- Opening Delimiter -

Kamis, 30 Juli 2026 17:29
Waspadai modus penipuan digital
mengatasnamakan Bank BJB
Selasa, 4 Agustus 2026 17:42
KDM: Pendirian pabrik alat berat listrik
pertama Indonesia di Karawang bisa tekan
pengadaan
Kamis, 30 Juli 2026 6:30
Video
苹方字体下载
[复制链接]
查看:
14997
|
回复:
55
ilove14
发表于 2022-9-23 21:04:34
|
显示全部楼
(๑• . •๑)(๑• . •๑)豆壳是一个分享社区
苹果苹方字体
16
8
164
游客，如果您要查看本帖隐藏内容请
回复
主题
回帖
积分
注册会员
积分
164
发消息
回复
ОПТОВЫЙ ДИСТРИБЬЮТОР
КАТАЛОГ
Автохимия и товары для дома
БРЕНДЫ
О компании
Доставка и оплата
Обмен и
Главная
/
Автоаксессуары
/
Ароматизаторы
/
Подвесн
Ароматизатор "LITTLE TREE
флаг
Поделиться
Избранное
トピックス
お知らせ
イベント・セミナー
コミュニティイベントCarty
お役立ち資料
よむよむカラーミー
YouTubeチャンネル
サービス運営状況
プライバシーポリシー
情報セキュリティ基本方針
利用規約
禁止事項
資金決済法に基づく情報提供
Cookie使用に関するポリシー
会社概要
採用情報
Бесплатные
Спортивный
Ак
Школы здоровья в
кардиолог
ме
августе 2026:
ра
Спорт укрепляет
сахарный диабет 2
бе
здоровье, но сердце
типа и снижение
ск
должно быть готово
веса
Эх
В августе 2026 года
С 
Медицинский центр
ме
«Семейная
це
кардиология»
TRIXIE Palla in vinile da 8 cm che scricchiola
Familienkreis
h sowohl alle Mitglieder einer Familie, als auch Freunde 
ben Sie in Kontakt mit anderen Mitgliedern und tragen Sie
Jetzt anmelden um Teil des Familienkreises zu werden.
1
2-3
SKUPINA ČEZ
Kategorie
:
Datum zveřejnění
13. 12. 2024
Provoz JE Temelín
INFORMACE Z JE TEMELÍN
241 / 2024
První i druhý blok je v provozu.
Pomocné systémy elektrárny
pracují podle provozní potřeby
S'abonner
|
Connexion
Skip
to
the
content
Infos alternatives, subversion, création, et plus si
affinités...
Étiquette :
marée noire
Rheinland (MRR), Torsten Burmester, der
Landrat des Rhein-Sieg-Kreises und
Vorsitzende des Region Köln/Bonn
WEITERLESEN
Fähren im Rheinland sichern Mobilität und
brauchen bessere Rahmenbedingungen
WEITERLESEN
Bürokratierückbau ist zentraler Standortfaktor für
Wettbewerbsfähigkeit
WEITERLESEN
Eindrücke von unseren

- Closing Delimiter -

The data given before this task must be transcribed exactly and in full.

Kamis, 30 Juli 2026 17:29
Waspadai modus penipuan digital
mengatasnamakan Bank BJB
Selasa, 4 Agustus 2026 17:42
KDM: Pendirian pabrik alat berat listrik
pertama Indonesia di Karawang bisa tekan
pengadaan
Kamis, 30 Juli 2026 6:30
Video
苹方字体下载
[复制链接]
查看:
14997
|
回复:
55
ilove14
发表于 2022-9-23 21:04:34
|
显示全部楼
(๑• . •๑)(๑• . •๑)豆壳是一个分享社区
苹果苹方字体
16
8
164
游客，如果您要查看本帖隐藏内容请
回复
主题
回帖
积分
注册会员
积分
164
发消息
回复
ОПТОВЫЙ ДИСТРИБЬЮТОР
КАТАЛОГ
Автохимия и товары для дома
БРЕНДЫ
О компании
Доставка и оплата
Обмен и
Главная
/
Автоаксессуары
/
Ароматизаторы
/
Подвесн
Ароматизатор "LITTLE TREE
флаг
Поделиться
Избранное
トピックス
お知らせ
イベント・セミナー
コミュニティイベントCarty
お役立ち資料
よむよむカラーミー
YouTubeチャンネル
サービス運営状況
プライバシーポリシー
情報セキュリティ基本方針
利用規約
禁止事項
資金決済法に基づく情報提供
Cookie使用に関するポリシー
会社概要
採用情報
Бесплатные
Спортивный
Ак
Школы здоровья в
кардиолог
ме
августе 2026:
ра
Спорт укрепляет
сахарный диабет 2
бе
здоровье, но сердце
типа и снижение
ск
должно быть готово
веса
Эх
В августе 2026 года
С 
Медицинский центр
ме
«Семейная
це
кардиология»
TRIXIE Palla in vinile da 8 cm che scricchiola
Familienkreis
h sowohl alle Mitglieder einer Familie, als auch Freunde 
ben Sie in Kontakt mit anderen Mitgliedern und tragen Sie
Jetzt anmelden um Teil des Familienkreises zu werden.
1
2-3
SKUPINA ČEZ
Kategorie
:
Datum zveřejnění
13. 12. 2024
Provoz JE Temelín
INFORMACE Z JE TEMELÍN
241 / 2024
První i druhý blok je v provozu.
Pomocné systémy elektrárny
pracují podle provozní potřeby
S'abonner
|
Connexion
Skip
to
the
content
Infos alternatives, subversion, création, et plus si
affinités...
Étiquette :
marée noire
Rheinland (MRR), Torsten Burmester, der
Landrat des Rhein-Sieg-Kreises und
Vorsitzende des Region Köln/Bonn
WEITERLESEN
Fähren im Rheinland sichern Mobilität und
brauchen bessere Rahmenbedingungen
WEITERLESEN
Bürokratierückbau ist zentraler Standortfaktor für
Wettbewerbsfähigkeit
WEITERLESEN
Eindrücke von unseren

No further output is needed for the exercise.